BV's Blog - September 26, 2020

These days I've been hit with the double whammy of COVID isolation and recuperating from heart surgery (see my previous blog post).  It has left me with time to indulge my love of Star Trek (Sci-Fi Channel:  Classic Trek) and interesting documentaries on Crave and Netflix.  So far I've seen two docs about Laurel Canyon, another about David Crosby, another about Keith Richards, one about Johnny Cash and Richard Nixon, yet another one about the Russian Revolution and finally a documentary about how to stage your own coup.  The most recent doc I've seen is "No Direction Home" by Martin Scorsese about Bob Dylan's life up to his motorcycle crash in 1966.

Fascinating, to quote Spock.  It takes us from Dylan's beginnings in Hibbing, Minnesota where he grew up, by his own admission without a musical background of his own.   He went out in search of one, and found Woody Guthrie.  When he arrived in New York he had crafted his own identity, saying that yes he was born in Minnesota, but he was raised in New Mexico.  He changed his name from Zimmerman to Dylan.  He seemed to sense the spirit of the times that he found himself in and his gift for poetry found full expression. When asked why he wrote, Dylan said that he wrote the songs that he wanted to hear.

While situating himself within the Folk music ethos of the United States in the early 60s and being an heir to Woody Guthrie, he found himself in the vanguard of the movements for change: anti-war protests, Black civil rights, etc.  But all the while that his audience revered him and felt he was a leader, Dylan himself did not want to be bound by any kind of pigeon-holing. He seemed to chafe at the label "protest singer".  His songs, long, mult-versed, composed as poems on paper and pencil or typewriter, began to explore wider worlds.  Then, along came "Like a Rolling Stone" and Dylan dared to go electric.  Fans and fellow-folkies were horrified.  Dylan's sold out, they cried.  The documentary follows Dylan around his tour of Britain and Europe where he was routinely booed.

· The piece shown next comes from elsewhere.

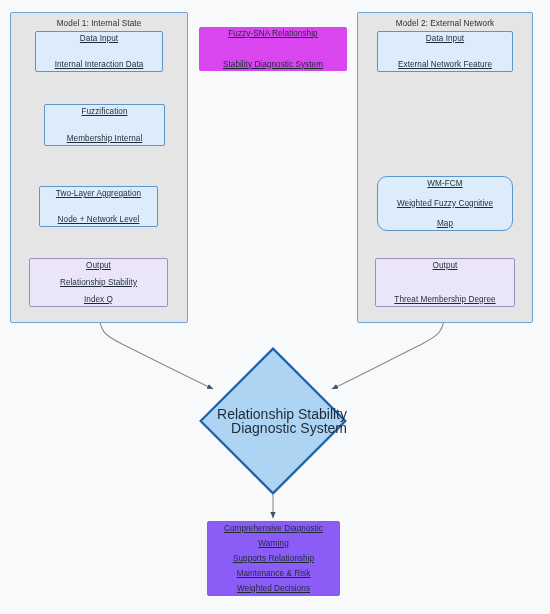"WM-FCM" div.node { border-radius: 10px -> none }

Watching this with plenty of hindsight, I still can't get over the audience reaction to Dylan and his backup band (who were eventually to become The Band). Give the guy a break, was my feeling.  It's hard to imagine an audience that had placed acoustic folk music and their Hero on such a pedestal.  I suppose the only way to get off that pedestal and grow artistically, in his mind, was to stay the course and let his audience come to him, which is what eventually happened. The documentary ends with the announcement of Dylan's motorcycle crash in 1966.  Even though he continued to write and record music, he didn't tour for another eight years.  Interesting watching.  I highly recommend "No Direction Home".